Había una vez la mujer de un jardinero que deseaba tener un hijo más que un hombre con fiebre por el agua fría o el posadero por la llegada del coche del correo.

Sucedió que un día el pobre fue al monte a buscar un leña, y al llegar a casa y abrirlo encontró entre las ramitas una bonita serpiente. Al ver esto, Sapatella (pues así se llamaba la mujer del jardinero) exhaló un profundo suspiro y dijo: «¡Ay! Incluso las serpientes tienen sus pequeñas serpientes; pero yo traje conmigo la mala suerte a este mundo». Ante estas palabras, la pequeña serpiente habló y dijo: «Bueno, entonces, ya que no puedes tener hijos, tómame por un niño, y harás un buen negocio, porque te amaré más que a mi madre». Sapatella, al oír hablar así a una serpiente, estuvo a punto de desmayarse; pero, armándose de valor, dijo: «Si no fuera por nada más que el afecto que me ofreces, me contentaría con tomarte y tratarte como si realmente fueras mi propio hijo». Dicho esto, le asignó un hueco en un rincón de la casa para cuna, y le dio para alimento una parte de lo que tenía con la mayor buena voluntad del mundo.
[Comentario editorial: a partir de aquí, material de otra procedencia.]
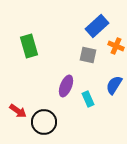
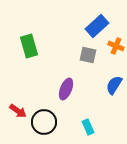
purple ellipse: moved 3 px down
cyan rectangle: moved 28 px down
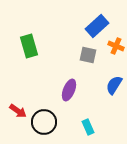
purple ellipse: moved 3 px right, 1 px down
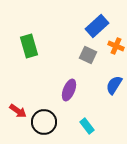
gray square: rotated 12 degrees clockwise
cyan rectangle: moved 1 px left, 1 px up; rotated 14 degrees counterclockwise
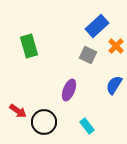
orange cross: rotated 21 degrees clockwise
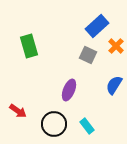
black circle: moved 10 px right, 2 px down
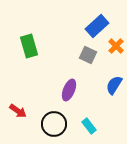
cyan rectangle: moved 2 px right
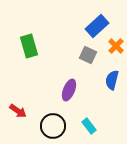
blue semicircle: moved 2 px left, 5 px up; rotated 18 degrees counterclockwise
black circle: moved 1 px left, 2 px down
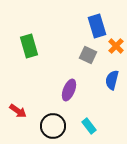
blue rectangle: rotated 65 degrees counterclockwise
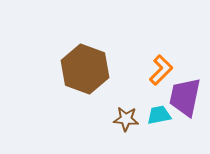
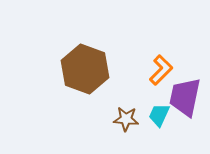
cyan trapezoid: rotated 55 degrees counterclockwise
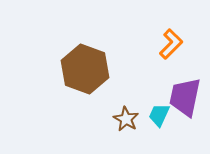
orange L-shape: moved 10 px right, 26 px up
brown star: rotated 25 degrees clockwise
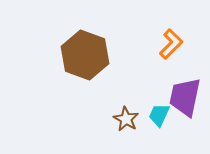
brown hexagon: moved 14 px up
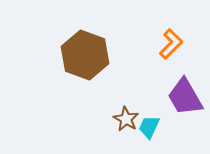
purple trapezoid: rotated 42 degrees counterclockwise
cyan trapezoid: moved 10 px left, 12 px down
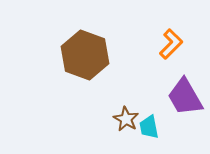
cyan trapezoid: rotated 35 degrees counterclockwise
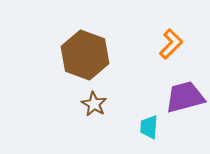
purple trapezoid: rotated 105 degrees clockwise
brown star: moved 32 px left, 15 px up
cyan trapezoid: rotated 15 degrees clockwise
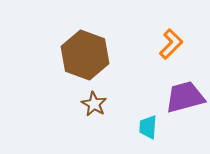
cyan trapezoid: moved 1 px left
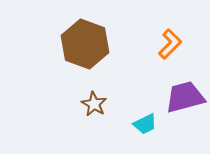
orange L-shape: moved 1 px left
brown hexagon: moved 11 px up
cyan trapezoid: moved 3 px left, 3 px up; rotated 120 degrees counterclockwise
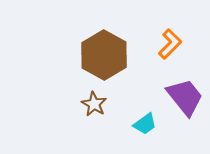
brown hexagon: moved 19 px right, 11 px down; rotated 9 degrees clockwise
purple trapezoid: rotated 66 degrees clockwise
cyan trapezoid: rotated 10 degrees counterclockwise
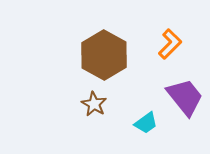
cyan trapezoid: moved 1 px right, 1 px up
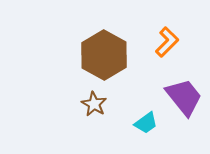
orange L-shape: moved 3 px left, 2 px up
purple trapezoid: moved 1 px left
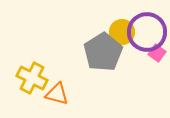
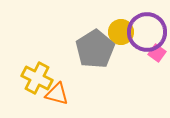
yellow circle: moved 1 px left
gray pentagon: moved 8 px left, 3 px up
yellow cross: moved 5 px right
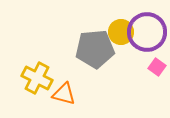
gray pentagon: rotated 27 degrees clockwise
pink square: moved 14 px down
orange triangle: moved 7 px right
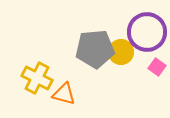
yellow circle: moved 20 px down
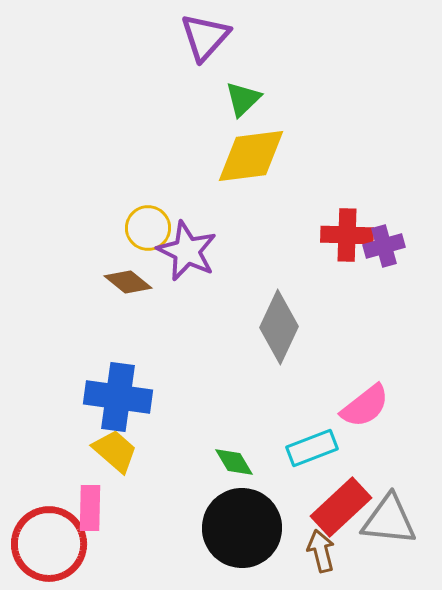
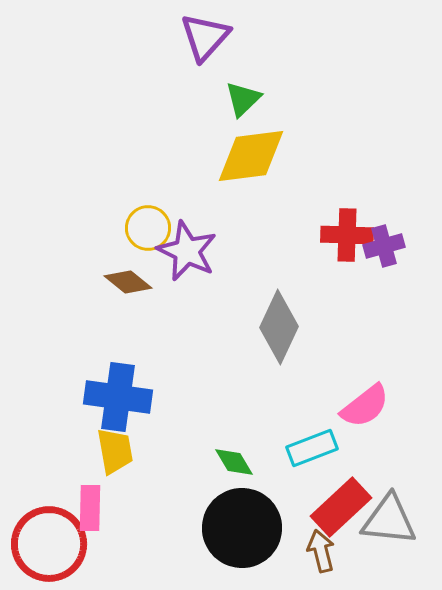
yellow trapezoid: rotated 39 degrees clockwise
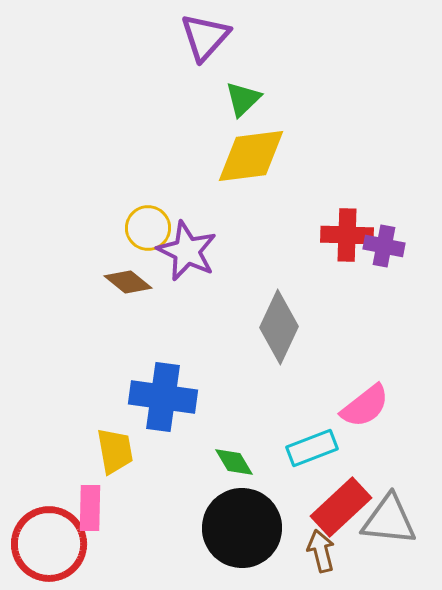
purple cross: rotated 27 degrees clockwise
blue cross: moved 45 px right
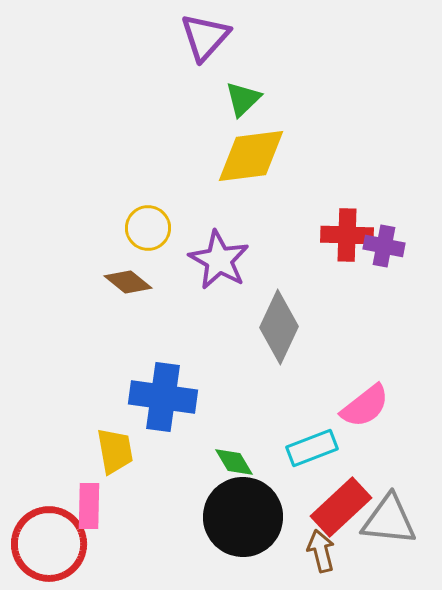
purple star: moved 32 px right, 9 px down; rotated 4 degrees clockwise
pink rectangle: moved 1 px left, 2 px up
black circle: moved 1 px right, 11 px up
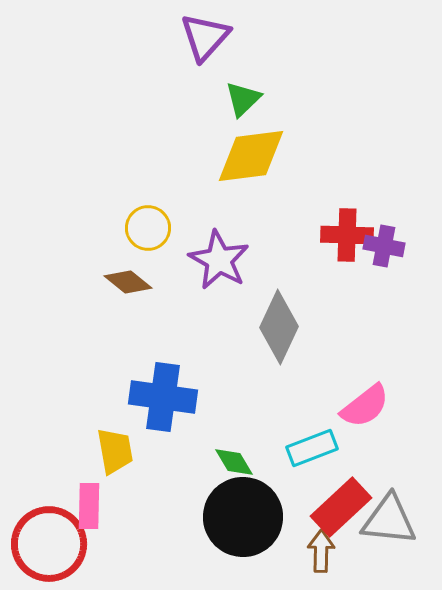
brown arrow: rotated 15 degrees clockwise
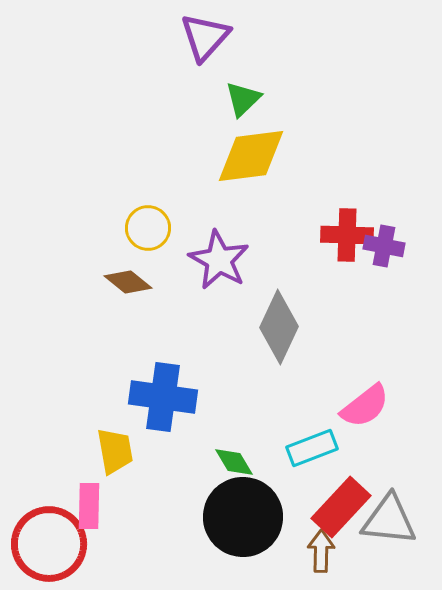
red rectangle: rotated 4 degrees counterclockwise
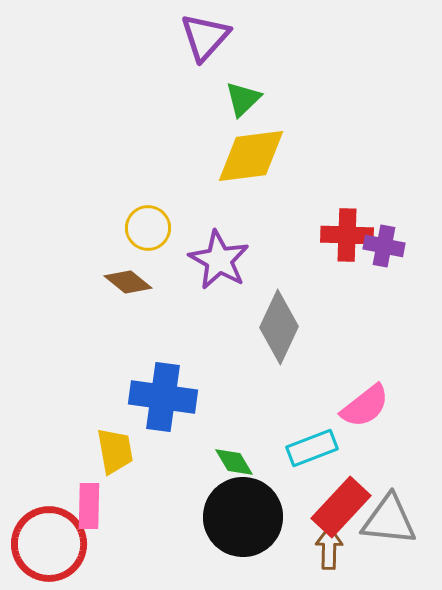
brown arrow: moved 8 px right, 3 px up
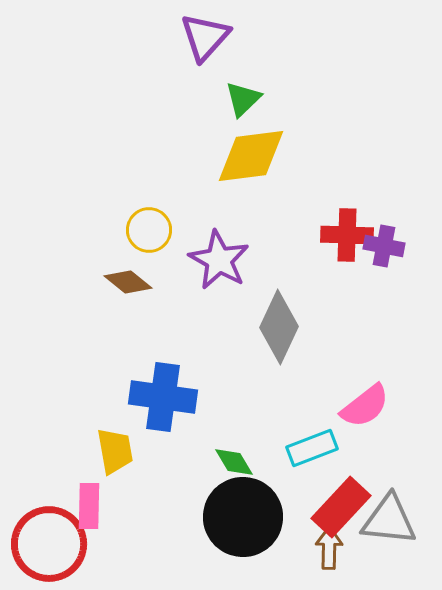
yellow circle: moved 1 px right, 2 px down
La serpiente aumentaba de tamaño de día en día; y cuando ya era bastante grande, le dijo a Cola Matteo, el jardinero, a quien consideraba su padre: «Papá, quiero casarme». «Con todo mi corazón», dijo Cola Matteo. «Debemos buscar otra serpiente como tú y tratar de hacer una pareja entre ustedes». «¿De qué serpiente estás hablando?» dijo la pequeña serpiente. «Supongo que, en verdad, ¡todos somos iguales con las víboras y las víboras! Es fácil ver que no eres más que un paleto y que haces un ramillete de cada planta. Quiero a la hija del Rey; así que ve ahora mismo y pregunta». al Rey por ella, y dile que es una serpiente la que la demanda.» Cola Matteo, que era un tipo de hombre sencillo y directo, y no sabía nada sobre asuntos de este tipo, fue inocentemente al Rey y le entregó su mensaje, diciendo:

«El mensajero no debería ser golpeado más
¡Que las arenas de la orilla!»
«Sepa entonces que una serpiente quiere a su hija por esposa, ¡y yo he venido a probar si podemos hacer una pareja entre una serpiente y una paloma!» El Rey, que vio de un vistazo que era un tonto, para deshacerse de él, dijo: «Ve y dile a la serpiente que le daré mi hija si convierte en oro todos los frutos de este huerto». Y diciendo esto, se echó a reír y lo despidió.

Cuando Cola Matteo volvió a casa y le dio la respuesta a la serpiente, le dijo: «Ve mañana por la mañana y recoge todos los huesos de frutas que puedas encontrar en la ciudad, y siémbralos en el huerto, y verás perlas ensartadas ¡a toda prisa! Cola Mateo, que no era prestidigitador, ni supo cumplir ni negarse; Así que a la mañana siguiente, en cuanto el Sol con su escoba dorada hubo barrido la suciedad de la Noche de los campos regados por la aurora, tomó una cesta en el brazo y fue de calle en calle, recogiendo todos los huesos de melocotones. , ciruelas, nectarinas, albaricoques y cerezas que pudo encontrar. Luego fue al huerto del palacio y los sembró, como la serpiente había deseado. En un instante los árboles crecieron, y los tallos y ramas, hojas, flores y frutos eran todos de oro reluciente, ante lo cual el rey quedó en éxtasis de asombro y gritó en voz alta de alegría.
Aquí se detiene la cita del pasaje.